Gene transfer to plants by diverse species of bacteria: an open-source platform for plant biotechnology

Since the discovery in the 1970s that Agrobacterium tumefaciens is capable of transferring genes to plants, it has become the most important tool in plant biotechnology. It has also been widely considered that Agrobacterium is the only bacterial genus with this capacity. Here we show that several other genera of bacteria can be modified to mediate gene transfer to diverse plant species. Three bacterial species from three genera and two families, Rhizobium sp. NGR234, Sinorhizobium meliloti and Mesorhizobium loti, were made competent for gene transfer by acquiring both a modified, disarmed Ti plasmid and a binary vector. Stable transformation of three plant species—tobacco, rice and Arabidopsis—was achieved using these non-Agrobacterium species. Transformation was performed with minor modifications of published protocols, using the leaf disk method for tobacco, scutellum-derived callus for rice and floral dip for Arabidopsis. The resulting plants expressed hygromycin resistance and glucoronidase (GUS) activity, contained 1–3 copies of the T-DNA as indicated by southern blot analysis, and showed the normal range of T-DNA insertions into host genomes determined by the polymerase chain reaction (PCR)–mediated sequencing of integration sites. To ensure that the gene transfer did not result from contamination with Agrobacterium cells, controls including species-specific PCR, selective plating, and use of a tagged binary vector were implemented.

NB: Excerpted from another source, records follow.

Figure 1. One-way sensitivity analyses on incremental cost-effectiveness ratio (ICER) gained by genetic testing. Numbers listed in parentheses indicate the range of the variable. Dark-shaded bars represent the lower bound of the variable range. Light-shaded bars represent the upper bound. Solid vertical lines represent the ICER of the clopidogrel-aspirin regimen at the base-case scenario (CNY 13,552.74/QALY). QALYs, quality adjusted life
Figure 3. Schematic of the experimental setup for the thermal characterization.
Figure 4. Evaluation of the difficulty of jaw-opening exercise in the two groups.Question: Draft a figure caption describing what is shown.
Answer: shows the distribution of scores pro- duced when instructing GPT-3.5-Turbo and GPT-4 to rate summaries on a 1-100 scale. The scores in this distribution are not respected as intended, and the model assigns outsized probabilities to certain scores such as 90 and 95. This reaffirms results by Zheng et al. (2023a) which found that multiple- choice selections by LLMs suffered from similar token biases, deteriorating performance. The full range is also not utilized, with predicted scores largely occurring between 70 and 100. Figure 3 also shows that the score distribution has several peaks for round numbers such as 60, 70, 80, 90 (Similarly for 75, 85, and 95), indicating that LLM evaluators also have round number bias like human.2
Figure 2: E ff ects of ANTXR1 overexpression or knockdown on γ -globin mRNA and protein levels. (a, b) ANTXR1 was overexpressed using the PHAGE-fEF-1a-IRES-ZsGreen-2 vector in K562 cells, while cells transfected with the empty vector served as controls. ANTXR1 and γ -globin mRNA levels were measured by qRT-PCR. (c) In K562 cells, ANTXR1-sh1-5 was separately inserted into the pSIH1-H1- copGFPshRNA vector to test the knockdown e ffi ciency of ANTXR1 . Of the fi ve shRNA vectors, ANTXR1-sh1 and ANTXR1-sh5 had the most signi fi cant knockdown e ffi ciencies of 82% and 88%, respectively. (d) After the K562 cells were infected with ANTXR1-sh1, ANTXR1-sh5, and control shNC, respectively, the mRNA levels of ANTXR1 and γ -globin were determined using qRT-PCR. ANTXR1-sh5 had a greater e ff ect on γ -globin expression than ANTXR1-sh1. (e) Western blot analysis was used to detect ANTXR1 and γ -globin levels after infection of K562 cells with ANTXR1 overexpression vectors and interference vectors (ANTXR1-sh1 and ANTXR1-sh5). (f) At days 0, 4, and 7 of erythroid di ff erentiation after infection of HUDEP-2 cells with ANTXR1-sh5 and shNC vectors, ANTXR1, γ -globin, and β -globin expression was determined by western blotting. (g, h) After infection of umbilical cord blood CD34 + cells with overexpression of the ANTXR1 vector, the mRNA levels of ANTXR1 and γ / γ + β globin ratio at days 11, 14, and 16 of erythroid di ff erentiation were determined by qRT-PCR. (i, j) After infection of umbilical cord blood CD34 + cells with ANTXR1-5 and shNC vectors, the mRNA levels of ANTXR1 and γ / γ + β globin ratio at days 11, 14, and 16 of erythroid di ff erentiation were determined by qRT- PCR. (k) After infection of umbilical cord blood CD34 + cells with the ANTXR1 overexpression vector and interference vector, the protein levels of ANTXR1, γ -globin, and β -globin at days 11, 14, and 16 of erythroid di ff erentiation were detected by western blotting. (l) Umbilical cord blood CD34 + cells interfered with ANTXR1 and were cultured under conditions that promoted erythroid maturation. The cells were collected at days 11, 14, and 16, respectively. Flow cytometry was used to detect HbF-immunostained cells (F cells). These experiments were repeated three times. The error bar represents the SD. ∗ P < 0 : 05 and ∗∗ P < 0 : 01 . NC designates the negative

Thus, diverse plant-associated bacteria, when harbouring a disarmed Ti plasmid and binary vector (or presumably a co-integrate or whole Ti plasmid), are readily able to transfer T-DNA to plants. The Ti plasmid is self-transmissible, perhaps indicating the existence of a ubiquitous natural mechanism effecting horizontal gene transfer from bacteria to plants. If so, then much of the plant genomic DNA sequence thus far determined, which seems bacterial in origin, may have derived from such transfer over recent evolutionary time scales.